Despite many investigations I believe that – as a Church and as a society - we still have to reflect adequately on the deeper roots of the abuse crisis and the response to it by the Church. I do not accept that is enough to say that it happened in different times and people reacted as best they could in the context of the day. I am not attempting here to criticize the decisions of individuals or to challenge their good faith. That is not my task and I am not the one to judge. It has been said to me even by fellow bishops that I would have acted in the same way as they did at the time. I cannot say that I would not have done so. This does not however mean that we abandon the search to deepen our understanding of what happened.
In the Archdiocese of Dublin we have published figures which showed that 84% of the allegations the diocese received over a fifty year period referred to events which took place in a twenty-five-year period from the late 1960’s to the 1980’s. The number of allegations relating to the successive years is greatly reduced.

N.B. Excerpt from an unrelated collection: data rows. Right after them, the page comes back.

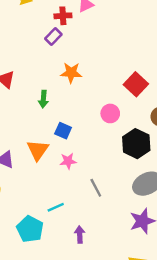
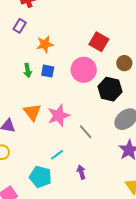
purple rectangle: (53, 36) -> (20, 26), moved
pink circle: (110, 113) -> (84, 70), size x1.6
blue square: (63, 131) -> (48, 71), moved
pink star: (68, 161) -> (59, 115), size x1.6

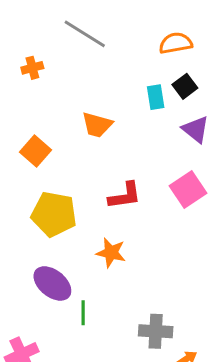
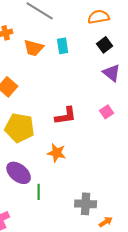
cyan rectangle: (156, 97) -> (63, 46), moved
orange trapezoid: (97, 125) -> (34, 48), moved
pink square: (188, 190) -> (107, 112), size x0.6

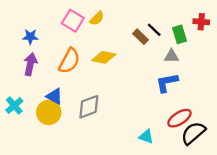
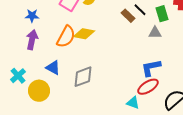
yellow diamond: (104, 57) -> (84, 34), moved
blue L-shape: (167, 83) -> (151, 68), moved
yellow circle: (49, 112) -> (39, 91), moved
red ellipse: (179, 118) -> (148, 87), moved

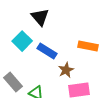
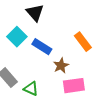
orange rectangle: (88, 46) -> (83, 42), turned 42

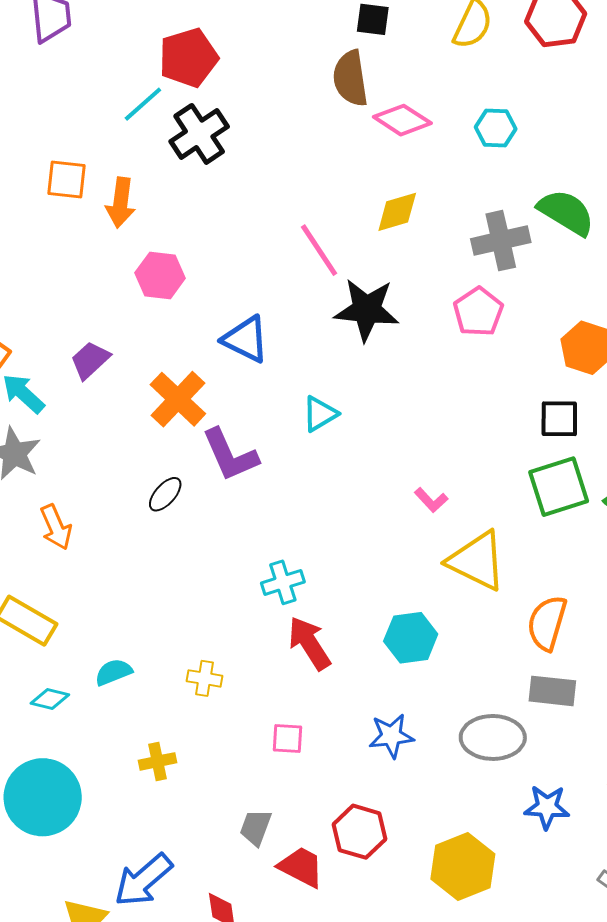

We have to try to understand better what happened to produce such an explosion of abuse at a particular point of time and how such a horrendous situation was not recognised for what it was. This attempt at understanding obviously must look at the responsibilities of all in society at the time, but there is a special responsibility to ask deep and uncomfortable questions as to why this happened in the Church of Jesus Christ.
The truth can be painful, but I believe that we still have a long journey to travel to fathom fully the truth and to accept that truth and to internalise that truth, about what happened within the Church in Ireland at a particular moment in time.
In today’s economic climate there is understandably no great interest in establishing new and costly investigations into the further aspects of the abuse scandal, even though – as is well known – I believe that there are some instances where the public interest would be served by public investigation. The answers to some questions are not to be found just in the archives of the Church.
Even if no further Commissions are likely, this does not mean that men and women of courage and conviction should not continue to seek other ways to shed the light of discernment on how the presence of the Church in serving the most deprived went wrong, and allow the truth to emerge. The fact that thousands of children were abused within the Church of Jesus Christ in Ireland is a scar that the Church will bear within it for generations to come. There is no way that it can be put aside.